2001 TAZ Merlot ($20): A nose of black fruits along with strong hints of wood smoke, cedar and earthiness is apparent in this wine that spent sixteen months aging in French oak. Very ripe and very extracted flavors of dark plum and black cherry, with a dusting of cocoa powder, make this a very appealing wine. Still tightly wound and very densely compact, this is no light weight quaffer; this is seriously crafted Merlot that will reap rewards with time in the bottle. A rarity for these parts, it's a Merlot that's very cleanly made with no distracting elements, bolstered by crisp and rewarding acidity on the finish.
2001 TAZ Syrah ($25): From the North Canyon Vineyard, very near Bien Nacido Vineyard, these grapes have been turned into some seriously extracted wine. Just from the nose, you can sense plenty of spice with oak, vanilla and jammy fruit. Fully ripe and deep flavors of plum, cherry, blackberry and blueberry give quite a spectrum of diverse but hard core of fruit that has nevertheless has easy accessibility. And while the demonstrative flavors give pleasure now, it will certainly reveal more secrets, given some additional time in the bottle. Lush, mouth filling but very deep and concentrated, the spicy extended finish is just another added attraction among the many.

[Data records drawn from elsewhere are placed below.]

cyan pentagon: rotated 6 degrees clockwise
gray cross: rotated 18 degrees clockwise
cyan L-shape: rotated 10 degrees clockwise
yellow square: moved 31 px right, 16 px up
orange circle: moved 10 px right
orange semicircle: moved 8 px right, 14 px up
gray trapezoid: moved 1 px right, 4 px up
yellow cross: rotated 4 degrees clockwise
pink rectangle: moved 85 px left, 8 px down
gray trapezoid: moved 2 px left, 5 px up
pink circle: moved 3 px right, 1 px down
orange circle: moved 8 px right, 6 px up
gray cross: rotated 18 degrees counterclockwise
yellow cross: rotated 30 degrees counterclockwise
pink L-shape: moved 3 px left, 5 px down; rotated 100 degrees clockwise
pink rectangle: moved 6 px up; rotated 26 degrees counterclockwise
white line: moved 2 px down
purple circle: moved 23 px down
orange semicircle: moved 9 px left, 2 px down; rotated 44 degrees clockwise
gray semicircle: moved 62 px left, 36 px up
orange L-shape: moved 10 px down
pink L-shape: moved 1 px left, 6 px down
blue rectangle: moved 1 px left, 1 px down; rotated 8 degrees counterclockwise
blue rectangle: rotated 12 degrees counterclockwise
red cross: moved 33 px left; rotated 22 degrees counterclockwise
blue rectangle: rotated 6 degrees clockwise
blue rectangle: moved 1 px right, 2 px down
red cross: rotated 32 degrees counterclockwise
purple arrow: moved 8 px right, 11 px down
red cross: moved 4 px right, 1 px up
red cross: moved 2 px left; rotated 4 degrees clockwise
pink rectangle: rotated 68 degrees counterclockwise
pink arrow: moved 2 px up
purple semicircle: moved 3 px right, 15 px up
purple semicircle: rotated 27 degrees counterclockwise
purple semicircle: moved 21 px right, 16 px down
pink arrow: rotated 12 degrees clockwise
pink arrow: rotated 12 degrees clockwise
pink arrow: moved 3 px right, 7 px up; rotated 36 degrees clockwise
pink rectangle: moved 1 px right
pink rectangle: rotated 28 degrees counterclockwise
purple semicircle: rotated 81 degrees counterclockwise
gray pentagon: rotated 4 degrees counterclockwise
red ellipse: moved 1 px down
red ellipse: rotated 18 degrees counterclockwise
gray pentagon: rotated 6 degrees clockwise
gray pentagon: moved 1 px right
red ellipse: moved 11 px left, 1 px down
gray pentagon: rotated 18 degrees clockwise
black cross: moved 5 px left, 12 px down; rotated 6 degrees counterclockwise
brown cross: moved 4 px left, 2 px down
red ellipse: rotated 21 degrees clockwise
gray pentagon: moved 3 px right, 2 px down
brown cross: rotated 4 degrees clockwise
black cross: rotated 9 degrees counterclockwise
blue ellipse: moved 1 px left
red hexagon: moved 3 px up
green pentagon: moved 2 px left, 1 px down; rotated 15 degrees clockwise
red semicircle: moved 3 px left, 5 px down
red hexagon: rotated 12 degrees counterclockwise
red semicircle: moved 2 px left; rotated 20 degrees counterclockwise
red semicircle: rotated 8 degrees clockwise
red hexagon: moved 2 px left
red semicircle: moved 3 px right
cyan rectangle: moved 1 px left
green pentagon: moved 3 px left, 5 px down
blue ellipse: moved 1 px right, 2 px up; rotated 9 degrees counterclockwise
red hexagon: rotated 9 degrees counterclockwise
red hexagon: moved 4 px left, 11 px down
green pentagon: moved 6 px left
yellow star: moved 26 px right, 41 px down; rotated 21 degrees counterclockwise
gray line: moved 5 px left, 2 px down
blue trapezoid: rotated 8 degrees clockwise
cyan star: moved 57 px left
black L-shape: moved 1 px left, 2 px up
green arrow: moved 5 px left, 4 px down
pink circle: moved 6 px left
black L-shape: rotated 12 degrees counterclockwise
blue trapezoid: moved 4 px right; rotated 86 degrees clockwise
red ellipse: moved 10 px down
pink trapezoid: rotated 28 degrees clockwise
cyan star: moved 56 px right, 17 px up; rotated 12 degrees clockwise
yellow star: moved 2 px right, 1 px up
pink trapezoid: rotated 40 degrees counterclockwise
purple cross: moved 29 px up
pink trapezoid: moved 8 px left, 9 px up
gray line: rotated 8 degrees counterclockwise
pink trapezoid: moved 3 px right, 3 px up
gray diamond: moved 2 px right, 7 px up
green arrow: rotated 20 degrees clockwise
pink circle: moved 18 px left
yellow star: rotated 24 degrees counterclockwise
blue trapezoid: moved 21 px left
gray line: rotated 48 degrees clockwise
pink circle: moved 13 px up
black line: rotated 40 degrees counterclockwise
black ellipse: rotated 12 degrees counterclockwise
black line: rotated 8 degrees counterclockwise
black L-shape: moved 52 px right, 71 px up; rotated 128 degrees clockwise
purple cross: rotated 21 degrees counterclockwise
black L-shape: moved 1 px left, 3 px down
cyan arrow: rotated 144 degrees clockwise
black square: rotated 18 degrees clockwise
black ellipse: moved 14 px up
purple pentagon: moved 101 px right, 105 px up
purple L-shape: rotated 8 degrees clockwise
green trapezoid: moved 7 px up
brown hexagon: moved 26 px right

2001 TAZ Pinot Noir ($25): Finally, here's the wine we've been waiting for: the first TAZ Pinot Noir to come off the ambitious Fiddlestix Vineyard project in the cool Santa Rita Hills, just down the road from Sanford and Benedict Vineyard. And the wait was worth it. The nose of strawberry, cranberry and rhubarb is beguiling, just inviting you to take the first sip. In the mouth, flavors of red and black cherry are wrapped up in wood spice (from all French barrels, half of which were brand new). Not necessarily complex but the wine does have some depth on the mid palate, as raspberry and strawberry components break through the cherry oriented flavors permeated by brown baking spices. It's very much representative of the cool climate style of Santa Rita Hills: you will not find any Santa Maria tomato or forest floor characteristics here. What may be most impressive about this Pinot is that, while it's muscular, it's also very elegant and restrained with every element in balance.